Solidaritätsaktion zur Unterstützung der Sorben
Über den in Sachsen tobenden Skandal anlässlich der Schließung der 5. Klasse der sorbischen Grundschule in Crostwitz, erfuhr die breitere tschechische Öffentlichkeit in der vergangenen Woche. Die Fernsehnachrichten brachten am Abend nach dem Besuch von Bundeskanzler Gerhard Schröder in Nordböhmen u.a. auch Bilder von einer Protestkundgebung, die die Sorben in Liberec/Reichenberg veranstalteten, um den Bundeskanzler auf ihr Problem aufmerksam zu machen. Doch auf tschechischer Seite fanden sie schon früher Unterstützung. Markéta Maurová berichtet.
Bereits am 14. August entstand im nordböhmischen Warnsdorf eine Solidaritätsaktion zur Unterstützung der für ihre Schule kämpfenden Sorben. Man hat bisher etwa 500 Unterschriften gesammelt, weitere schließen sich aber jeden Tag überall in ganz Tschechien an. Der Initiator und erste Signatar ist der Warnsdorfer Schriftsteller Milan Hrabal. Radio Prag bat ihn, uns aus dem Text der Erklärung zu zitieren:
"Wir äußern unsere Solidarität mit dem Streben der Sorben nach der Erhaltung des sorbischen Schulwesens und sind uns dessen bewusst, dass es eine der unausweichlichen Bedingungen für die weitere Existenz dieser kleinen Nation ist."
Dass die Solidaritätsaktion gerade in Warnsdorf zur Welt kam, ist kein Zufall. Nach 1945 fanden dort mehrere sorbische Künstler ihren Wohnsitz, die Stadt bot den slawischen Nachbarn in Deutschland aber auch eine wichtige Institution.
"Es gab hier vor allem ein sorbisches Gymnasium. Dieses existierte schon drei Jahre vor der Gründung der DDR. Es war in der Geschichte ihrer Nation überhaupt das erste Mal, dass sie die Oberschulausbildung in ihrer Muttersprache erhalten konnten. Im Gymnasium wurde auf Sorbisch bzw. auf Tschechisch unterrichtet."
Warnsdorf wurde damals das "Fenster zur Lausitz" genannt und daran hat man auch nach 1989 angeknüpft.

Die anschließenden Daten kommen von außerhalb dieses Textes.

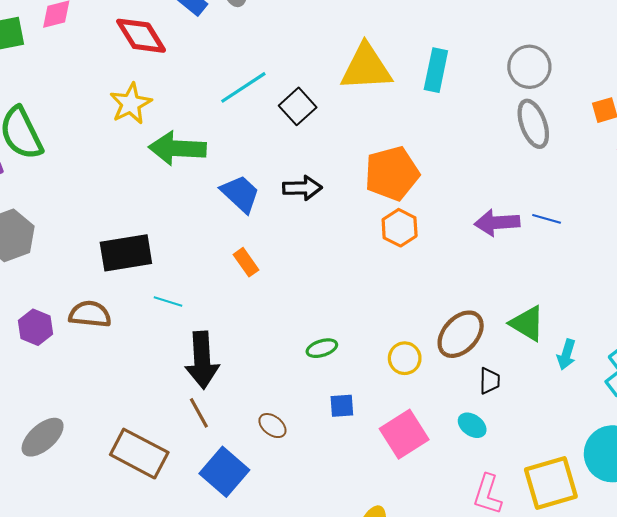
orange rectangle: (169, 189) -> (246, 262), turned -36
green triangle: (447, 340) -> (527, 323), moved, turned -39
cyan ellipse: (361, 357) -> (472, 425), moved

"Die bedeutendste Veranstaltung ist das traditionsreiche Fest der sorbischen Poesie, das in der Lausitz seit 23 Jahren stattfindet. Aber vor fünf Jahren haben wir beschlossen, dass es an einem Tag auch im tschechischen Warnsdorf gastieren soll. Außerdem gibt es hier Konzerte, Ausstellungen usw. Die Stadtbibliothek in Warnsdorf gab bereits drei Publikationen anlässlich des erwähnten Poesiefestes sowie eine Anthologie der jüngsten sorbischen Poesie heraus. Dabei handelt es sich um eine Rarität: Zum ersten Mal erschien im Ausland eine Anthologie sorbischer Autoren, die bisher kein eigenes Buch herausgegeben haben."
Warnsdorf stellt mit seiner regen Tätigkeit eine Ausnahme dar, doch vereinzelte Aktivitäten gibt es auch in Brno, Semily und anderen Städten. In Prag existieren zwei Vereine zur Pflege der tschechisch-sorbischen Kontakte, eine Zeitschrift und natürlich die Tradition des Lausitzer Seminars, das bereits im 18. Jahrhundert für Studenten aus der Lausitz auf der Prager Kleinseite errichtet wurde.